Taipei, Taiwan, the first-day same-sex couples were allowed to register to be married. | Credit. Tyrone Siu/Reuters

The birth of South Sudan, the youngest nation on earth and it’s consequent decent into further violence in 2011 during Obama’s administration is another poorly rated foreign policy. Having proposed and supported the idea for an independent South Sudan, Obama withdrew his support just at the birth of the new nation which crumbled into further civil war. Millions of life in that country continue to face hardship till today. Burundi suffered the same fate in his hand as did South Sudan.

Contradictory to his advocacy for democracy and rule of law around the world, Obama have manifested a contradicting character in his relation with dictators across the continent. He would label the democratically elected government of Ethiopia in 2012 as a dictatorship while keeping his relationship with leaders such as Yoweri Museveni of Uganda and Omar Bango of Gabon.

On the economic aspect, Barrack Obama’s economic policies were focus on Asia, the Middle East, and to some extent in Europe.

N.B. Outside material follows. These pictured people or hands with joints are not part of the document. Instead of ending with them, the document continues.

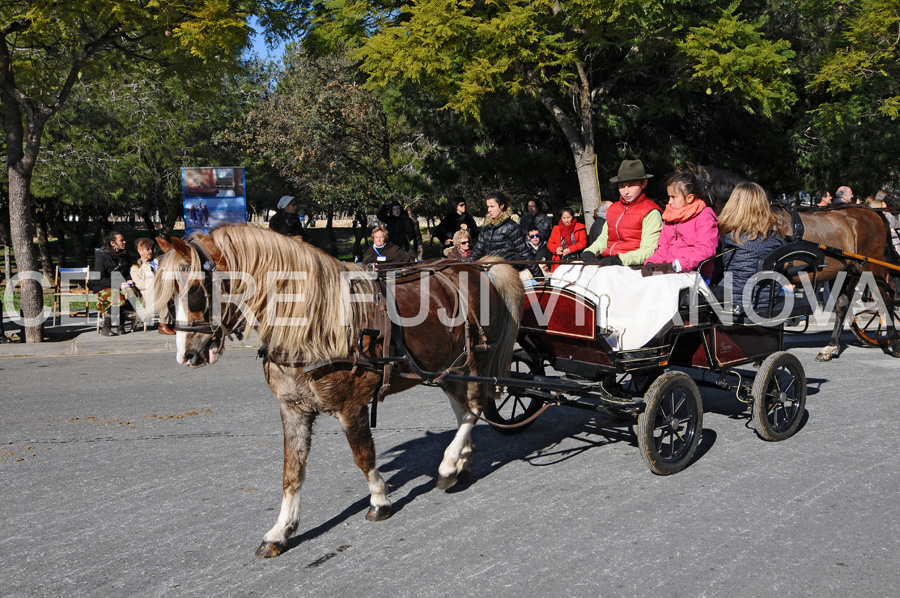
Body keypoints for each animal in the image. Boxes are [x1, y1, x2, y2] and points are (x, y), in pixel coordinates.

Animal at [151, 225, 524, 556]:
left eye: (195, 290)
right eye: (171, 295)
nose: (186, 355)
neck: (311, 324)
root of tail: (477, 267)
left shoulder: (351, 407)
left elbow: (363, 457)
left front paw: (380, 499)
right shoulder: (293, 409)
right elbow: (291, 471)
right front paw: (281, 531)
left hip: (473, 363)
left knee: (474, 409)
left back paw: (448, 466)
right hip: (446, 369)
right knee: (463, 412)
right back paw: (461, 464)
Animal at [684, 162, 896, 364]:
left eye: (689, 190)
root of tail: (872, 212)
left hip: (872, 268)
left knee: (886, 299)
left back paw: (893, 342)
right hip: (847, 271)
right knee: (843, 305)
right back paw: (831, 347)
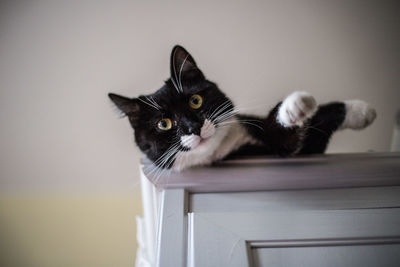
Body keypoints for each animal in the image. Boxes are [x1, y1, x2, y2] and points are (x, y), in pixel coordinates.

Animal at [108, 45, 376, 172]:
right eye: (163, 124)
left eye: (195, 100)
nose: (193, 127)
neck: (227, 149)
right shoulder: (283, 146)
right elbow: (289, 137)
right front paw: (295, 107)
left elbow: (318, 123)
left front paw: (361, 110)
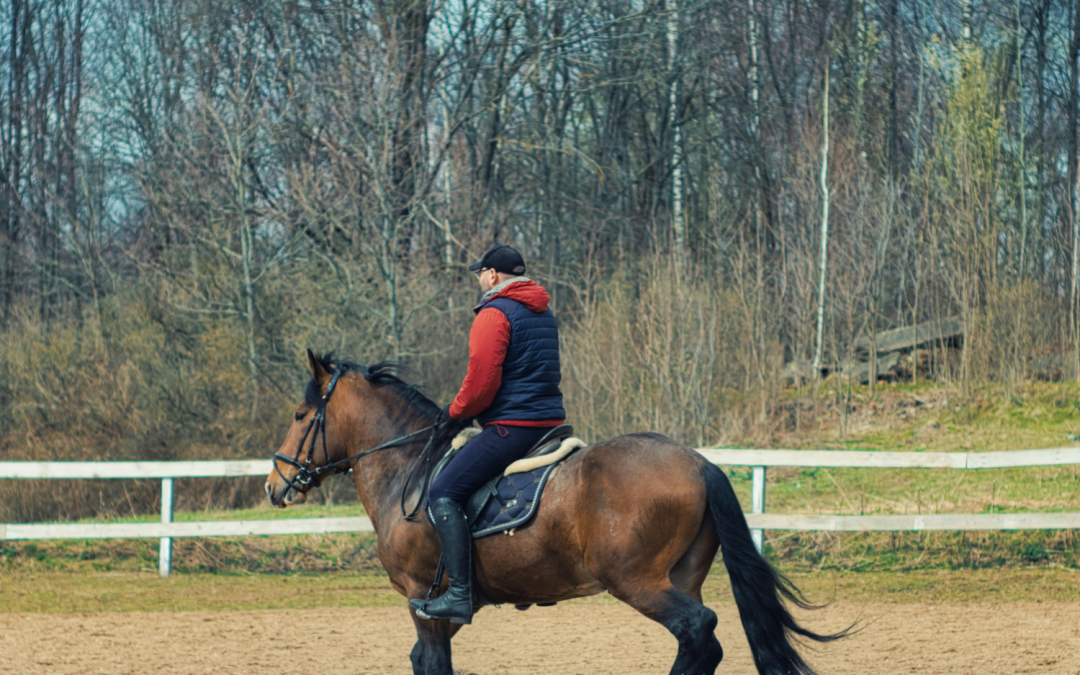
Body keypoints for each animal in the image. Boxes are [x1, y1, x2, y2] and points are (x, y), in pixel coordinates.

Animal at [265, 351, 850, 675]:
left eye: (299, 415)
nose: (275, 485)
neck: (409, 464)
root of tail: (697, 460)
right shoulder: (440, 611)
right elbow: (420, 661)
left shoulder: (422, 600)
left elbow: (432, 665)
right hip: (680, 575)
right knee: (704, 642)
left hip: (636, 581)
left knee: (697, 631)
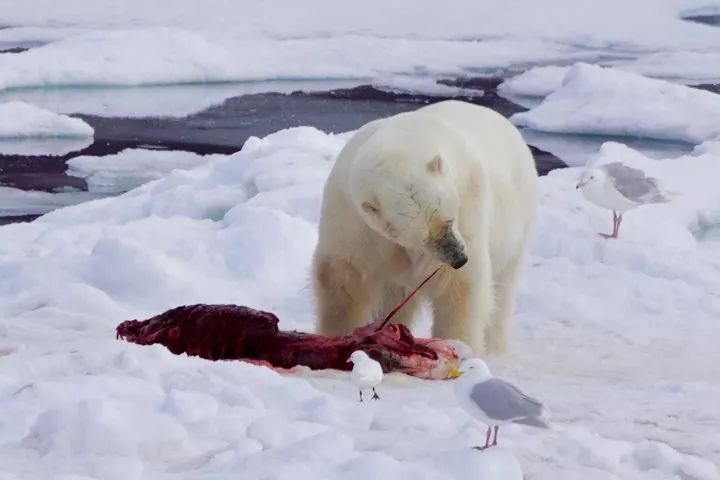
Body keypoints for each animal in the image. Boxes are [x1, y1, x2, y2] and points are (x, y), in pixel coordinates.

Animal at [312, 100, 536, 352]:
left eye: (450, 220)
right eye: (423, 238)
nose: (459, 258)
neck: (403, 138)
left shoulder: (469, 197)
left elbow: (459, 287)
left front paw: (460, 346)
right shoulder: (351, 216)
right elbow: (342, 277)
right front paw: (336, 336)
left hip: (518, 219)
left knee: (503, 288)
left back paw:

None of his beneficial foreign relation policies were aimed at Africa especially at the initial stages of his presidency save when he initiated the Young African Leadership Initiative (YALI) at the later days of this presidency. His Power Africa project, which aimed at improving electricity on the continent, also remains a massive failure.

AFRICOM – US Military Installations in Africa

The sovereignty of the continent equally became under increase threat when Obama signed a defense bill in 2015 to build a “US Military drone site” in Niger at the tone of $100 million leaked documents revealed. This military project places a lot of security threats to the impoverished people of Niger. The project, which is still ongoing focuses on furthering the military interest of the USA on the continent with little or no benefit to the people of Niger. Several human rights violations are normally committed by these foreign military troops. Usually, foreign troops installation are put in place to safeguard the financial interest of western capitalist firms who often sign unfair trade deals with some of Africa’s unpatriotic leaders.

United States Africa Command
GABORONE, Botswana – U.S. Ambassador to Botswana Michelle D. Gavin, left, and Secretary of the Army John McHugh listen as a U.S. Army Special Forces | Photo credit U.S. AFRICOM

From the removal of Gaddafi, to his same-sex policy, South Sudan and Burundi, his support to dictators and military engagement in the continent have positioned him in his eight years presidency as the first black President who, despite the high expectations- failed to gratify in the least, the hopes that his ancestral land have placed on him.